Assignment:
Pull out every line in the data below that contains the string "Nota". Case matters.

Material for the task:
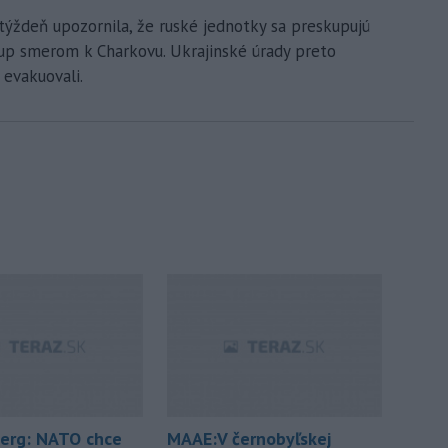
týždeň upozornila, že ruské jednotky sa preskupujú
tup smerom k Charkovu. Ukrajinské úrady preto
a evakuovali.
erg: NATO chce
MAAE:V černobyľskej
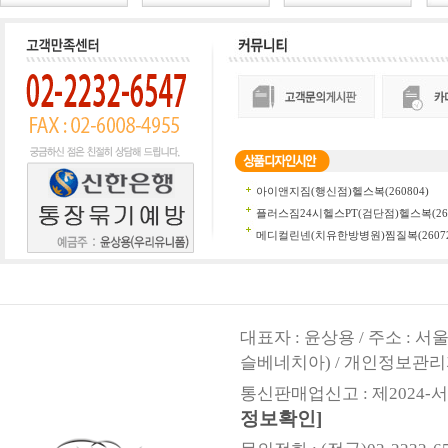
대표자 : 윤상용 / 주소 : 
슬베네치아) / 개인정보관리
통신판매업신고 : 제2024-서울
정보확인]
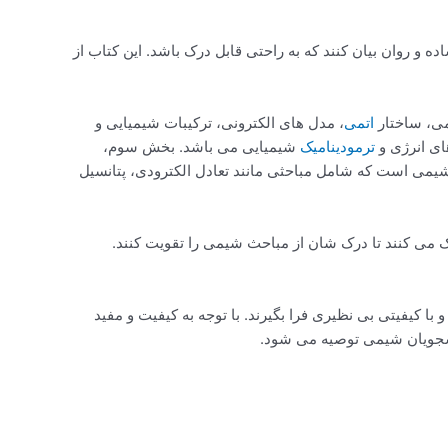
ده و روان بیان کنند که به راحتی قابل درک باشد. این کتاب از
ی، ساختار
اتمی
، مدل های الکترونی، ترکیبات شیمیایی و
ای انرژی و
ترمودینامیک
شیمیایی می باشد. بخش سوم،
یمی است که شامل مباحثی مانند تعادل الکترودی، پتانسیل
ی کنند تا درک شان از مباحث شیمی را تقویت کنند.
کیفیتی بی نظیری فرا بگیرند. با توجه به کیفیت و مفید
نشجویان شیمی توصیه می شود.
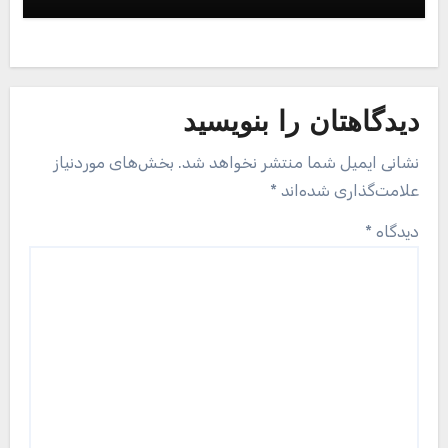
دیدگاهتان را بنویسید
نشانی ایمیل شما منتشر نخواهد شد.
بخش‌های موردنیاز
علامت‌گذاری شده‌اند
*
دیدگاه
*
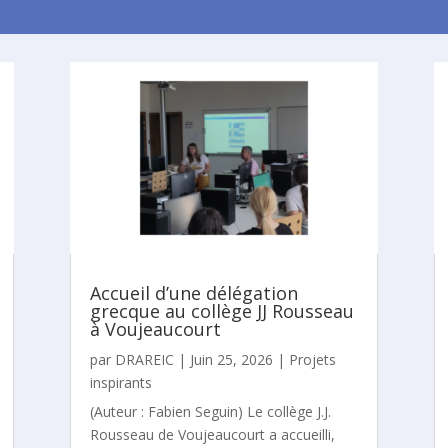
Accueil d’une délégation
grecque au collège JJ Rousseau
à Voujeaucourt
par
DRAREIC
|
Juin 25, 2026
|
Projets
inspirants
(Auteur : Fabien Seguin) Le collège J.J.
Rousseau de Voujeaucourt a accueilli,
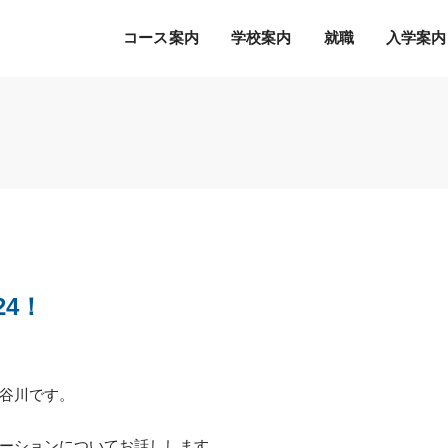
コース案内
学校案内
就職
入学案内
Ｓ.Ｋ.Ｋ.の５つの魅力
希望の職種・企業への
募集学科
通常のオープンキャンパス
就職を徹底サポート！
2027年度 募集学科・コース
就職サポートシステム
出願書類
オープンキャンパスの流れ
アクセス
高度IT学科（大学併修）【４年制】
内定者の声
学費等納入時期
参加特典
ITエキスパート学科
各種制度について
オープンキャンパスQ&A
ITエンジニアコース
4！
デジタルクリエイターコース
総合ビジネス学科
eスポーツビジネスコース
新設
谷川です。
医療事務・医薬品販売コース
ホテル・ブライダルコース
ーションについてお話しします。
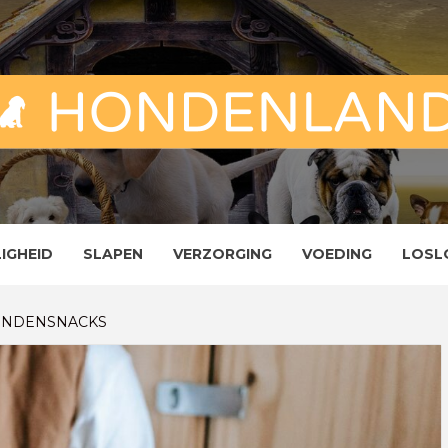
ND
ENLAND
LIGHEID
SLAPEN
VERZORGING
VOEDING
LOSL
HONDENSNACKS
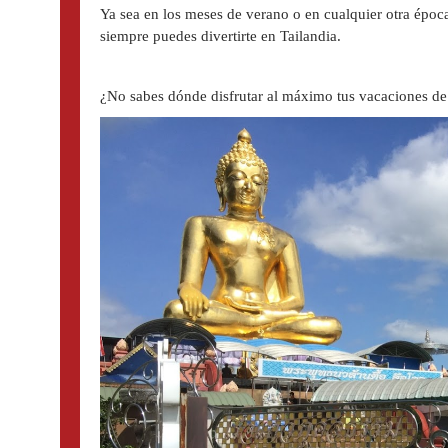
Ya sea en los meses de verano o en cualquier otra época 
siempre puedes divertirte en Tailandia.
¿No sabes dónde disfrutar al máximo tus vacaciones d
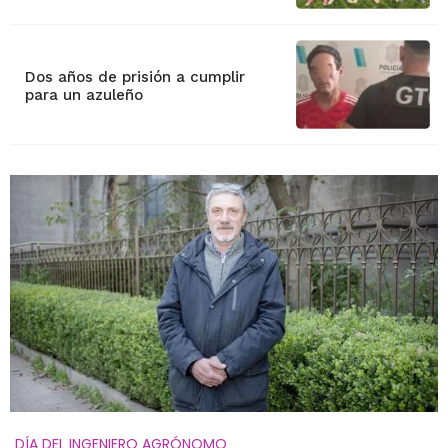
Dos años de prisión a cumplir
para un azuleño
DÍA DEL INGENIERO AGRÓNOMO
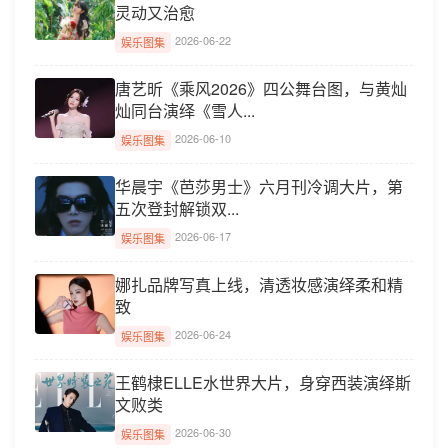
灵动又治愈
2026-06-22
娱乐图集
唐艺昕《乘风2026》四公舞台图，与黄灿
灿同台演绎《雪人...
2026-06-10
娱乐图集
华晨宇《芭莎男士》六月刊冷调大片，第
五次登封解锁双...
2026-06-17
娱乐图集
娜扎品牌写真上线，清透妆感演绎柔和精
致
2026-06-24
娱乐图集
王鹤棣ELLE水世界大片，身穿西装演绎斯
文败类
2026-06-30
娱乐图集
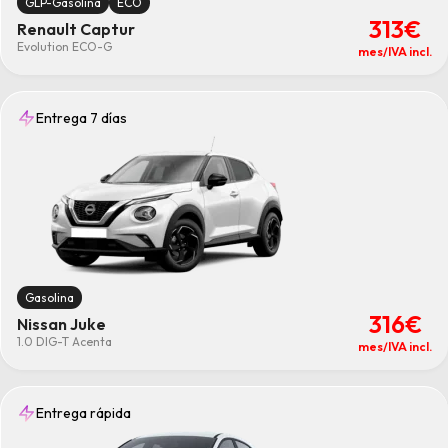
GLP-Gasolina
ECO
313€
Renault Captur
Evolution ECO-G
mes/IVA incl.
Entrega 7 días
Gasolina
316€
Nissan Juke
1.0 DIG-T Acenta
mes/IVA incl.
Entrega rápida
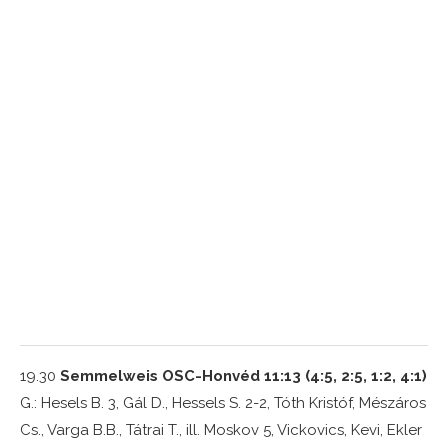
19.30
Semmelweis OSC-Honvéd 11:13 (4:5, 2:5, 1:2, 4:1)
G.: Hesels B. 3, Gál D., Hessels S. 2-2, Tóth Kristóf, Mészáros
Cs., Varga B.B., Tátrai T., ill. Moskov 5, Vickovics, Kevi, Ekler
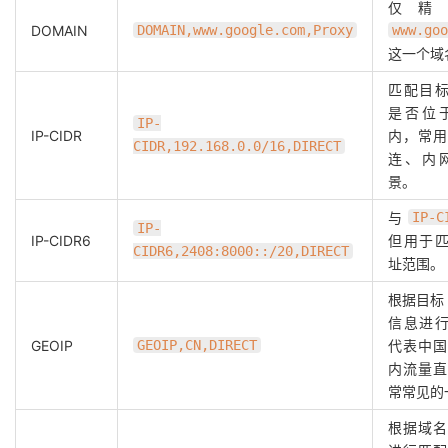
仅精
DOMAIN
DOMAIN,www.google.com,Proxy
www.goo
这一个域
匹配目标 
是否位
IP-
IP-CIDR
内，常用
CIDR,192.168.0.0/16,DIRECT
连、内
景。
与
IP-C
IP-
IP-CIDR6
但用于匹配
CIDR6,2408:8000::/20,DIRECT
址范围。
根据目标 
信息进
GEOIP
GEOIP,CN,DIRECT
代表中国
内流量直
常常见的
根据域名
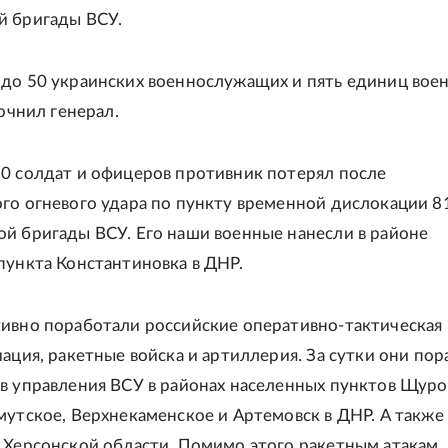
й бригады ВСУ.
до 50 украинских военнослужащих и пять единиц вое
точнил генерал.
0 солдат и офицеров противник потерял после
го огневого удара по пункту временной дислокации 8
й бригады ВСУ. Его наши военные нанесли в районе
пункта Константиновка в ДНР.
ивно поработали российские оперативно-тактическая 
иация, ракетные войска и артиллерия. За сутки они пор
в управления ВСУ в районах населенных пунктов Щуро
мутское, Верхнекаменское и Артемовск в ДНР. А также 
 Херсонской области. Помимо этого ракетным атакам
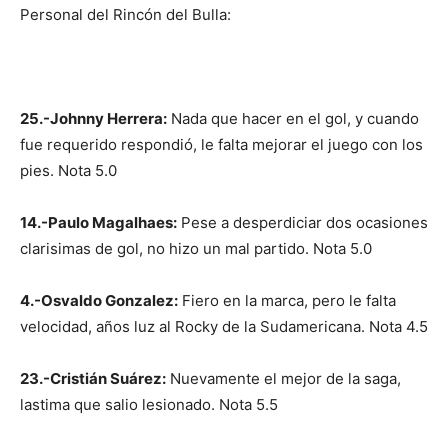
Personal del Rincón del Bulla:
25.-Johnny Herrera:
Nada que hacer en el gol, y cuando
fue requerido respondió, le falta mejorar el juego con los
pies. Nota 5.0
14.-Paulo Magalhaes:
Pese a desperdiciar dos ocasiones
clarisimas de gol, no hizo un mal partido. Nota 5.0
4.-Osvaldo Gonzalez:
Fiero en la marca, pero le falta
velocidad, años luz al Rocky de la Sudamericana. Nota 4.5
23.-Cristián Suárez:
Nuevamente el mejor de la saga,
lastima que salio lesionado. Nota 5.5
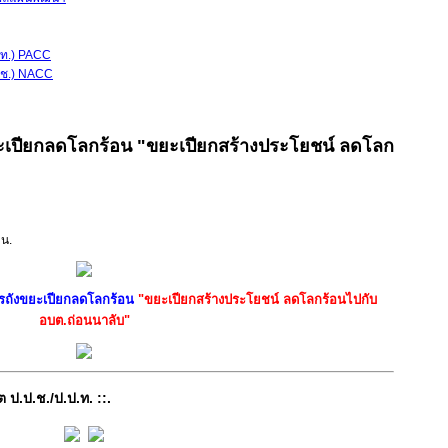
ป.ท.) PACC
.ป.ช.) NACC
ะเปียกลดโลกร้อน "ขยะเปียกสร้างประโยชน์ ลดโลก
 น.
รถังขยะเปียกลดโลกร้อน
"ขยะเปียกสร้างประโยชน์ ลดโลกร้อนไปกับ
อบต.ถ่อนนาลับ"
ต ป.ป.ช./ป.ป.ท. ::.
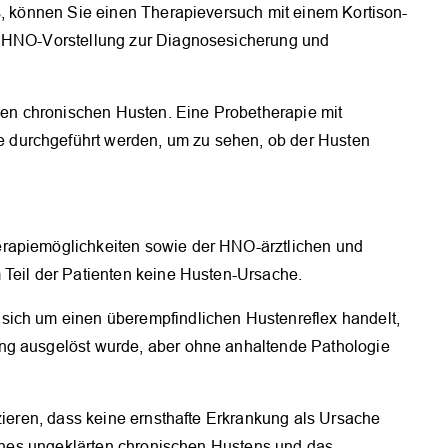
s, können Sie einen Therapieversuch mit einem Kortison-
e HNO-Vorstellung zur Diagnosesicherung und
inen chronischen Husten. Eine Probetherapie mit
durchgeführt werden, um zu sehen, ob der Husten
rapiemöglichkeiten sowie der HNO-ärztlichen und
 Teil der Patienten keine Husten-Ursache.
sich um einen überempfindlichen Hustenreflex handelt,
ng ausgelöst wurde, aber ohne anhaltende Pathologie
izieren, dass keine ernsthafte Erkrankung als Ursache
 eines ungeklärten chronischen Hustens und das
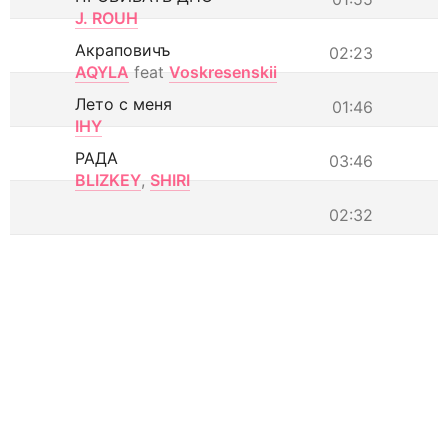
J. ROUH
Акраповичъ
02:23
AQYLA
feat
Voskresenskii
Лето с меня
01:46
IHY
РАДА
03:46
BLIZKEY
,
SHIRI
02:32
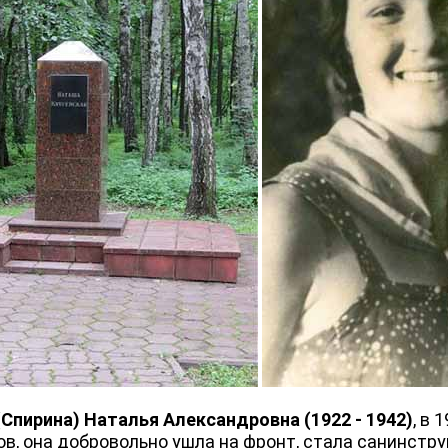
(Спирина) Наталья Александровна (1922 - 1942)
, в 
в, она добровольно ушла на фронт, стала санинстру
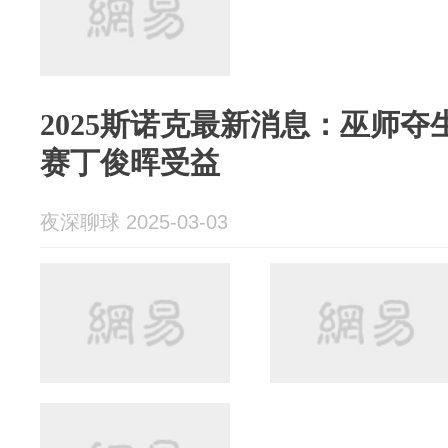
2025斯诺克最新消息：巫师夺
赛丁俊晖受益
夜深聊球 2025-03-03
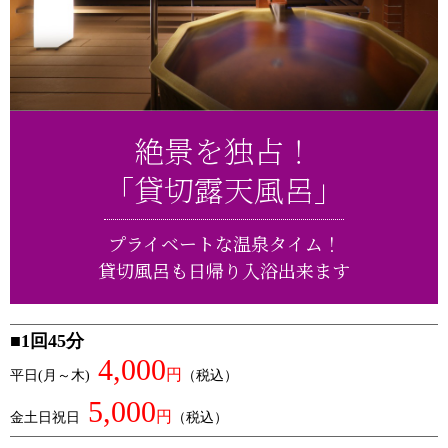
絶景を独占！
「貸切露天風呂」
プライベートな温泉タイム！
貸切風呂も日帰り入浴出来ます
■1回45分
4,000
円
平日(月～木)
（税込）
5,000
円
金土日祝日
（税込）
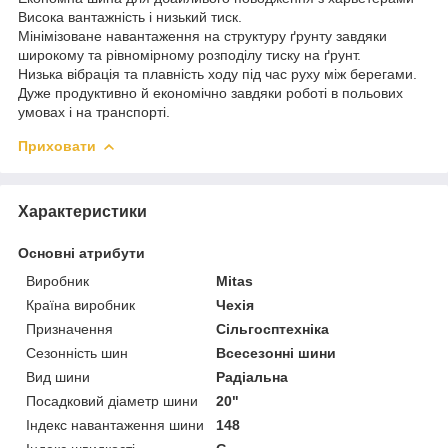
Висока вантажність і низький тиск.
Мінімізоване навантаження на структуру ґрунту завдяки
широкому та рівномірному розподілу тиску на ґрунт.
Низька вібрація та плавність ходу під час руху між берегами.
Дуже продуктивно й економічно завдяки роботі в польових
умовах і на транспорті.
Приховати
Характеристики
Основні атрибути
Виробник
Mitas
Країна виробник
Чехія
Призначення
Сільгосптехніка
Сезонність шин
Всесезонні шини
Вид шини
Радіальна
Посадковий діаметр шини
20"
Індекс навантаження шини
148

Final answer:
pies. Nota 5.0
clarisimas de gol, no hizo un mal partido. Nota 5.0
velocidad, años luz al Rocky de la Sudamericana. Nota 4.5
lastima que salio lesionado. Nota 5.5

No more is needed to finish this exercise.